Question. I define for integers $n\geq 1$ $$ f(n) := \begin{cases} \frac{\operatorname{rad}(n)}{2} & \text {if $\gcd(2,n)=0$} \\ \operatorname{rad}(3n+1) & \text {if $\gcd(2,n)=1,$} \end{cases} $$ for same recurrence of those $a_i$ of the Collatz conjecture, I am saying the recurrence of previous reference.
Q1) Do you know if my creation was in the literature? In this case refer the literature and I try to find and read some aspect of those calculations. Alternatively, provide us some feedback about if do you think that this definition should be interesting.

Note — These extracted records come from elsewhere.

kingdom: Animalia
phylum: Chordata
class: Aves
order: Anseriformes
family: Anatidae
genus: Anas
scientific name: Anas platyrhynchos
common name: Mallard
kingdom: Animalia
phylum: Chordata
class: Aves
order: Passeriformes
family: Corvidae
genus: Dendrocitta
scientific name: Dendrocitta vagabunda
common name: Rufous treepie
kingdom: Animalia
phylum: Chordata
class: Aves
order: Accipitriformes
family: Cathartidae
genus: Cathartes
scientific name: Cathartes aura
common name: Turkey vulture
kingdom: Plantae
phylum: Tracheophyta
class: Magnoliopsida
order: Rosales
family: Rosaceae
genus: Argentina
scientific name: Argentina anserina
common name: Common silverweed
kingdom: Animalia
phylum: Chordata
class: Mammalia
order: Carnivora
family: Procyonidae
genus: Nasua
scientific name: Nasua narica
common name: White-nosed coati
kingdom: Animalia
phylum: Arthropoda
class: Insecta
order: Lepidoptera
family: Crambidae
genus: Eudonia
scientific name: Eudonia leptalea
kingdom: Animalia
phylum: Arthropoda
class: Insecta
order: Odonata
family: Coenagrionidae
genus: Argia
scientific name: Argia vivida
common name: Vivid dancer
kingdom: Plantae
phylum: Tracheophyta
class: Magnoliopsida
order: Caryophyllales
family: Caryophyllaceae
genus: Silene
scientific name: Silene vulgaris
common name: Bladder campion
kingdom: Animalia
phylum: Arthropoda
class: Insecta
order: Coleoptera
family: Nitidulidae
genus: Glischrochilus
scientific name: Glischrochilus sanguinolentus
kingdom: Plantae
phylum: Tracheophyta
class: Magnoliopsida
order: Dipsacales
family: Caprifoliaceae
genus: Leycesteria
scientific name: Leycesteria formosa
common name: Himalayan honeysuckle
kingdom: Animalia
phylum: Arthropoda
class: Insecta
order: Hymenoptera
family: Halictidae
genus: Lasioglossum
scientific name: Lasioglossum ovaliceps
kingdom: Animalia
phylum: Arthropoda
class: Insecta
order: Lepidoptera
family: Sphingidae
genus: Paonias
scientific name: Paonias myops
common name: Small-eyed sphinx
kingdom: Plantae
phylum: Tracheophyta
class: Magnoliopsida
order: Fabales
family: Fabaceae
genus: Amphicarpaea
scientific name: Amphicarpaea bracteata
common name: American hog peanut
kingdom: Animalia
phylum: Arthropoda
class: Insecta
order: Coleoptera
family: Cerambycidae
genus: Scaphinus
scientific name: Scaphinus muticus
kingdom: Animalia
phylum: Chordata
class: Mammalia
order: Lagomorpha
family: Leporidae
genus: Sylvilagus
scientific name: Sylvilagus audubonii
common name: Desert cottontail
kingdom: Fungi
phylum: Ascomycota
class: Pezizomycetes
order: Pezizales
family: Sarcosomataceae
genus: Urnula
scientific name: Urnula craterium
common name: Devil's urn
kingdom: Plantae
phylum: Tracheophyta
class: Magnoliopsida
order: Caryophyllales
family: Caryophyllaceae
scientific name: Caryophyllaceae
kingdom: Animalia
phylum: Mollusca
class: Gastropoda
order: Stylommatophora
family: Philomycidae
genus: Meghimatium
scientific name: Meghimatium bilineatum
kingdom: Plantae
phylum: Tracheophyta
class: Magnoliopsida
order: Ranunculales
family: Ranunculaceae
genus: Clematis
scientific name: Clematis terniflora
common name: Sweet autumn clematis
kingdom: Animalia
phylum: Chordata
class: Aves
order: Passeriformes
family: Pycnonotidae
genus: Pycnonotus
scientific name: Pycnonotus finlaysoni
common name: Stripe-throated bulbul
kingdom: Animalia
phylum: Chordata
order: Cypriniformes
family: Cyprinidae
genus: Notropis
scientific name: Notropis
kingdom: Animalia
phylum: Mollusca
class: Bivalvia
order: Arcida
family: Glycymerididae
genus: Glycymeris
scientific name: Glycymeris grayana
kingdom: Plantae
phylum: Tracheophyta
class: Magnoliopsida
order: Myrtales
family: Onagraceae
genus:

Q2) I know few facts about the nature of the radical of an integer, my intuition tell me that the sequences defined from this algorithm should attain an end (read a cycle containing $1$), and that should be easy to prove it. More fuzzy are my thoughts about if one can say something about the total stopping time. Is it possible to deduce some statement about the total stopping time as was defined from previous reference? Many thanks.
Example. The sequence for $n=3$ attains an end: here if there are no typos in my calculations $a_0=3$, $a_1=f(a_0)=\operatorname{rad}(3\cdot 3+1)$ since $3$ is odd, and since $10$ is squarefree one calculated $a_1$ as $10$. Thus from $a_2=f(a_1)=f(10):=\frac{10}{2}=5$ and from here one has $a_3=\operatorname{rad}(3\cdot 5+1)=2$ since $\gcd(2,5)=1$ and the only prime dividing $16$ is two. Then the calculation $a_4=\frac{2}{2}=1$ starts a cycle, because $f(1)=\operatorname{rad}(4)=2$.
One sure thing,it will alternate between $f_1(n)=rad(3n+1)$ and $f_2(n)=\frac{rad(n)}{2}$: $f_1(n)$ will produce an even number with only one factor 2,and $f_2(n)$ will cut it out. In some sense,it is equivalent to the $\frac{3n+1}{2^p}$,but at some point there will be a change of route when the $rad$ will cut other factors(e.g.3*161+1=2*2*11*11,this will be shortcuted to 11 which is not on the collatz path of 161). Perhaps it may lead to other cycles.